A set a subspace over $\Bbb C$ if it is closed under addition and multiplication by complex scalars. A set a subspace over $\Bbb R$ if it is closed under addition and multiplication by real scalars.  Since the set $M$ is closed under addition, it suffices to consider the condition of closure under scalar multiplication.

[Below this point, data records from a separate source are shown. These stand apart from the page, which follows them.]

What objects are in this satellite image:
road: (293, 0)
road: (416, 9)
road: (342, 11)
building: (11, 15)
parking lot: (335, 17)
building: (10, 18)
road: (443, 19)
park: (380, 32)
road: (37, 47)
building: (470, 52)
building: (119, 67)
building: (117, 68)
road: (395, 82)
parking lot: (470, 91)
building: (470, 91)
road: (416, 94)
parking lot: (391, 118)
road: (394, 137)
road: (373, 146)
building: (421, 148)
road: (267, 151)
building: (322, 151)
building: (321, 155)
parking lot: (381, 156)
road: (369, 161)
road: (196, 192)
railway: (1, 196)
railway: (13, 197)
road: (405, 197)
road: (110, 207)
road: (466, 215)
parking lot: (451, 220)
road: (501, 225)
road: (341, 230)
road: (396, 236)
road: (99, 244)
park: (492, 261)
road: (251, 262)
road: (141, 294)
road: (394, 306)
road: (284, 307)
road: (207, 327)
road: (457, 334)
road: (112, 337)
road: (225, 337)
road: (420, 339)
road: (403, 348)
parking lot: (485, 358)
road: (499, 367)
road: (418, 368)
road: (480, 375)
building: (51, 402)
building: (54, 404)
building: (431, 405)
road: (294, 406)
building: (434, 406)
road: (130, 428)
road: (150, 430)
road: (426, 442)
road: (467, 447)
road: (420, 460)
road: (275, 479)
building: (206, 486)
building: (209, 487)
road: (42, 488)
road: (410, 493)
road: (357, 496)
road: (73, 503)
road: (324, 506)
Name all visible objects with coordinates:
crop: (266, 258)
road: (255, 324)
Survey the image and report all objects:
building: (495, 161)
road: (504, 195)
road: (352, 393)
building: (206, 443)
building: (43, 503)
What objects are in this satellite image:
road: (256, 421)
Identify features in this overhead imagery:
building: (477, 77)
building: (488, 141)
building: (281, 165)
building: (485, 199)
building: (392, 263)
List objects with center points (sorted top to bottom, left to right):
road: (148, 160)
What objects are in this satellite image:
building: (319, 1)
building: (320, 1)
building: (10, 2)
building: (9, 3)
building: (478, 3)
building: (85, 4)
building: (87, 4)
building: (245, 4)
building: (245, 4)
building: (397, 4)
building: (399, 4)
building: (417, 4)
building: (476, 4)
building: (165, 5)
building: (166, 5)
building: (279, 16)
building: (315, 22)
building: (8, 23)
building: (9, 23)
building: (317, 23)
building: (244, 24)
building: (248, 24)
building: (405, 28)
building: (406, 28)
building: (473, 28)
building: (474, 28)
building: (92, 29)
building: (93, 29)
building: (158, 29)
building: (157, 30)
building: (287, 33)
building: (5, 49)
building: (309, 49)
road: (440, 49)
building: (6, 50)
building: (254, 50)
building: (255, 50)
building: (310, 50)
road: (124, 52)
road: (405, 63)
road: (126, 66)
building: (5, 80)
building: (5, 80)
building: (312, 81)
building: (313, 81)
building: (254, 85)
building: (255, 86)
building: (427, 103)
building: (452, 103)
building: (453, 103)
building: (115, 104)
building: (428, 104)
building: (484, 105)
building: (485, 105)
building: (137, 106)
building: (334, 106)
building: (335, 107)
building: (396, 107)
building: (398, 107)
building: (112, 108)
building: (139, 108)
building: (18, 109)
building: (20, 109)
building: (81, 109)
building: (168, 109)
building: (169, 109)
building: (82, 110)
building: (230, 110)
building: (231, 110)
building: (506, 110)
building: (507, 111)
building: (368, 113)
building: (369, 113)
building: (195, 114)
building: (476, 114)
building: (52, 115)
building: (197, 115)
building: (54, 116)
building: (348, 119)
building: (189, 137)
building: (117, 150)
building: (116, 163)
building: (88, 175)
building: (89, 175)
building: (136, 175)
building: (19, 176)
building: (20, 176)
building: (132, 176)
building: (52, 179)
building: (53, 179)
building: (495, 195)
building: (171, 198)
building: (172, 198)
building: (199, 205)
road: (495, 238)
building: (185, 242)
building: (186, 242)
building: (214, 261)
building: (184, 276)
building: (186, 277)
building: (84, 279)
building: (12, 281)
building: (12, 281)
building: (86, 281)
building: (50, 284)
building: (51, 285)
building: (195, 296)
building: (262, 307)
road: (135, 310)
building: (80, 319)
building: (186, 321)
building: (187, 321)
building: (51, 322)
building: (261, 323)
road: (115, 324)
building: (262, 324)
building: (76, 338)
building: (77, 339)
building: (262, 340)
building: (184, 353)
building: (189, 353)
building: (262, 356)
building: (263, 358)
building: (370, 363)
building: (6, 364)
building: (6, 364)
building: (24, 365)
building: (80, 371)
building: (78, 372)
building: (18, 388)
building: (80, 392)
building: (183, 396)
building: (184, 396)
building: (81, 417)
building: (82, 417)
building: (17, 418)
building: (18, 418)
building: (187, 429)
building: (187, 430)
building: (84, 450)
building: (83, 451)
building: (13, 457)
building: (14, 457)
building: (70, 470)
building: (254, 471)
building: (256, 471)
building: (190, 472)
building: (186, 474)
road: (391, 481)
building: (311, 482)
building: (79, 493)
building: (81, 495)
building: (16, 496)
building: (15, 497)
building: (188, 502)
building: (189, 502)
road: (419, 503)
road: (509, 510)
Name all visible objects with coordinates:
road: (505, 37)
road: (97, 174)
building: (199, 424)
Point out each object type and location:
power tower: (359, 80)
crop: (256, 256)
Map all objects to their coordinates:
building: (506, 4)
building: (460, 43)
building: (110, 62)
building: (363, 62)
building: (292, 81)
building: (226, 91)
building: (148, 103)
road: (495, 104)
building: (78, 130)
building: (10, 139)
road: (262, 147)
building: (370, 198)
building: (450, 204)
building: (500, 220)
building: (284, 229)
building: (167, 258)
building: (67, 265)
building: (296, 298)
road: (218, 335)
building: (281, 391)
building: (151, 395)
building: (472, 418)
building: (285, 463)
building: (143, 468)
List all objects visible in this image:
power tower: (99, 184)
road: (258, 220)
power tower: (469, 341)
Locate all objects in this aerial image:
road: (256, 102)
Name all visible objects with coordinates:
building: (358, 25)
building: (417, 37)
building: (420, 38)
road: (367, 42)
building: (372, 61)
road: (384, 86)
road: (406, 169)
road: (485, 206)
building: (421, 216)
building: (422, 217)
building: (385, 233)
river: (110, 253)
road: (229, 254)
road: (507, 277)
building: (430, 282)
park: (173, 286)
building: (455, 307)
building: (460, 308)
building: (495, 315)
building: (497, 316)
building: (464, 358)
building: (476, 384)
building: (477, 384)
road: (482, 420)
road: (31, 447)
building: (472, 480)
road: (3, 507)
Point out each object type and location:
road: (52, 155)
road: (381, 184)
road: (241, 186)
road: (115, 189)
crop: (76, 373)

In other words, checking whether $M$ is a vector space over $\Bbb C$ means answering the question: for $\lambda = a + bi$, is it true that $A \in M \implies \lambda A \in M$? (The answer should be no). Checking whether $M$ is a vector space over $\Bbb R$ means answering the question: for $\lambda \in \Bbb R$, is it true that $A \in M \implies \lambda A \in M$? (The answer should be yes).  
A: Using your approach. 
You have noted that the entries of the matrices $A$  are pure imaginary numbers (and the sum of pure imaginary numbers is pure imaginary) so for the scalar multiplication we have:
$$
\lambda (0+ib)=i (\lambda b)
$$ 
clearly  ( for $b\ne0$) this is pure imaginary only if $\lambda$ is a real number. 
So $M$ is a vector space over $\mathbb{R}$ but bot over $\mathbb{C}$. 
Note that to be a vector space over $\mathbb{R}$  does not means that the entries of the matrices are real numbers, but that the field of scalars is $\mathbb{R}$ .This is the cause of your added doubt.